RAW DATA:
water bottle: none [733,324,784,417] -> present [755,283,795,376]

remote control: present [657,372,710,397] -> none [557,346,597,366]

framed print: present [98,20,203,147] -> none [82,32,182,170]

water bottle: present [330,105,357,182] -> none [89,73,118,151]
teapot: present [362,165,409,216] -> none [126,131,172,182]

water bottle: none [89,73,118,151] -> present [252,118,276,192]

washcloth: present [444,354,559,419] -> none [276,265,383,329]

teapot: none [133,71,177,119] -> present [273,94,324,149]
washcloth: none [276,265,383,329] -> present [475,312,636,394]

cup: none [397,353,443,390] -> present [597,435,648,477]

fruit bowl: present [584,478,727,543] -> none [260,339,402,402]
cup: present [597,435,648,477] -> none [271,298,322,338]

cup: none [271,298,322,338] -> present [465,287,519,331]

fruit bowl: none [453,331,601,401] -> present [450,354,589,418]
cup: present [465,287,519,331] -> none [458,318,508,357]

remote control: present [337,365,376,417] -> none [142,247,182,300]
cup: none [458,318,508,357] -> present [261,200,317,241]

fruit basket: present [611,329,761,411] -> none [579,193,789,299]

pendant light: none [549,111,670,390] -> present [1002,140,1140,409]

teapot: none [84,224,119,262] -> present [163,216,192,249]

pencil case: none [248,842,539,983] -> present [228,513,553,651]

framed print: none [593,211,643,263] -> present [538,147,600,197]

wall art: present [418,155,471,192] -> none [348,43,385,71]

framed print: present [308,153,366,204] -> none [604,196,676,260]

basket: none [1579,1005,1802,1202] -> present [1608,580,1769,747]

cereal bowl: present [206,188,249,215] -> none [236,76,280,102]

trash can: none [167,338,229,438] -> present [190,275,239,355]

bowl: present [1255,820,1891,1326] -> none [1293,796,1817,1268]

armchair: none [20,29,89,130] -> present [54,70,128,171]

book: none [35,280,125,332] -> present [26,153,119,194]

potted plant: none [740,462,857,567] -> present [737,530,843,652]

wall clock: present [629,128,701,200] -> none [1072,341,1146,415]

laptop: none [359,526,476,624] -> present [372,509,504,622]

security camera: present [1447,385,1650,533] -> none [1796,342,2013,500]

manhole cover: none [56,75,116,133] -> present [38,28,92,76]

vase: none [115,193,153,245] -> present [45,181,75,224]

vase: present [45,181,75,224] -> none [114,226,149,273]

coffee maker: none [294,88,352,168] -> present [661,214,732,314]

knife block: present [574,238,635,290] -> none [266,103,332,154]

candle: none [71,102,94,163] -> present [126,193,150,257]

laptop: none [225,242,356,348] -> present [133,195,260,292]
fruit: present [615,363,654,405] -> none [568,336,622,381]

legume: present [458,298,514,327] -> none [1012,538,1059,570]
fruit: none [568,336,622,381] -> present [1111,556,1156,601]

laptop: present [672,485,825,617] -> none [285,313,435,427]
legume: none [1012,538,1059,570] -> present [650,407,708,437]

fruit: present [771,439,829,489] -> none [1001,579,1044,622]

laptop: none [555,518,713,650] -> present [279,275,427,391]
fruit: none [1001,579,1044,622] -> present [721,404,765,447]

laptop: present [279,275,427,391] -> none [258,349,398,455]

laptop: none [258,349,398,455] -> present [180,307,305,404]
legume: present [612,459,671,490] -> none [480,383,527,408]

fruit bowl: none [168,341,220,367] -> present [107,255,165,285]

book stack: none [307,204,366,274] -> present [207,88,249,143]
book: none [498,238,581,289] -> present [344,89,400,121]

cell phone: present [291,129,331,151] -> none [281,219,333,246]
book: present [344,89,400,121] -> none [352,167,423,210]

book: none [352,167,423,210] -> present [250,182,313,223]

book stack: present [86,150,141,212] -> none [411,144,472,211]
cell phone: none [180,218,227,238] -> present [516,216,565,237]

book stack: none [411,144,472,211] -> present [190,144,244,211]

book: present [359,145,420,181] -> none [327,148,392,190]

WHAT YOU WILL DO:
Starting at the line above that holds "cup: none [271,298,322,338]" and ending at the line that holds "framed print: present [308,153,366,204]", transcribe each line exactly and include no other lines.

WORKED SOLUTION:
cup: none [271,298,322,338] -> present [465,287,519,331]

fruit bowl: none [453,331,601,401] -> present [450,354,589,418]
cup: present [465,287,519,331] -> none [458,318,508,357]

remote control: present [337,365,376,417] -> none [142,247,182,300]
cup: none [458,318,508,357] -> present [261,200,317,241]

fruit basket: present [611,329,761,411] -> none [579,193,789,299]

pendant light: none [549,111,670,390] -> present [1002,140,1140,409]

teapot: none [84,224,119,262] -> present [163,216,192,249]

pencil case: none [248,842,539,983] -> present [228,513,553,651]

framed print: none [593,211,643,263] -> present [538,147,600,197]

wall art: present [418,155,471,192] -> none [348,43,385,71]

framed print: present [308,153,366,204] -> none [604,196,676,260]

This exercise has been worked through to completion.